Hoa-Lo-Pa, ce 24. IX. 1939.

 

Ma chère Anna,

il y a six mois que tu ne m'as pas écrit. Je pense méchamment que c'est parce que, dans ma dernière lettre, je t'avais demandé un service ! Bon, que fais­tu chérie dans un pays qui est en guerre. Ainsi donc, il nous faudra toucher du doigt les horreurs dont on nous a bourré les oreilles et les yeux. Il nous faudra, surtout, être héroïques, comme nos prédécesseurs. Sommes-nous prêts ? Il nous faut porter la croix. Ah ! ce n'est pas du tout agréable de porter la croix. J'ai compris un peu ce que ces terribles mots si répétés, si peu pris au sérieux, ont de grave pour notre pauvre caeur. Porter la croix, cela signifie ne plus savoir où donner de la tête, espérer contre l'espérance, croire contre toutes les apparences, aimer quand rien n'est aimable. C'est difficile, n'est-ce pas ? Qui est donc notre Dieu, puisque, pour le servir un peu, un peu comme ça, il faut tant de courage ?

Oui, ma chère, je suis en proie à toutes sortes de difficultés pécuniaires, difficultés d'approvisionnement, difficultés de ceci et de cela. Le diable s'y met et il tient bon. Avec tes prières, ce qu'il y a de certain, c'est que je ne flancherai pas non plus.

Mon école, somme toute, prospère. J'ai lancé un théâtre qui a réussi. Je vais commencer, les travaux des champs une fois finis, toute une série de prédications, d'où j'espère tirer quelques baptêmes. Sois avec moi.

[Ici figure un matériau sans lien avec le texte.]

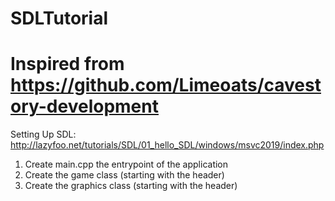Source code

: # SDLTutorial

# Inspired from https://github.com/Limeoats/cavestory-development

Setting Up SDL:
http://lazyfoo.net/tutorials/SDL/01_hello_SDL/windows/msvc2019/index.php


1. Create main.cpp the entrypoint of the application
2. Create the game class (starting with the header)
3. Create the graphics class (starting with the header)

Et pour toi, aussi, fais du bien, du bien à tout le monde. Tout le monde en mérite, parce que tout le monde est misérable.

Respectueuses salutations à ta Révérende Mère et à toutes les Soeurs.

M. Tornay.

 

N. B. Ma nouvelle adresse ne change rien. Écris toujours à Weisi. De Weisi ici, il n'y a pas de poste. Les deux villages ne sont distants que de deux heures.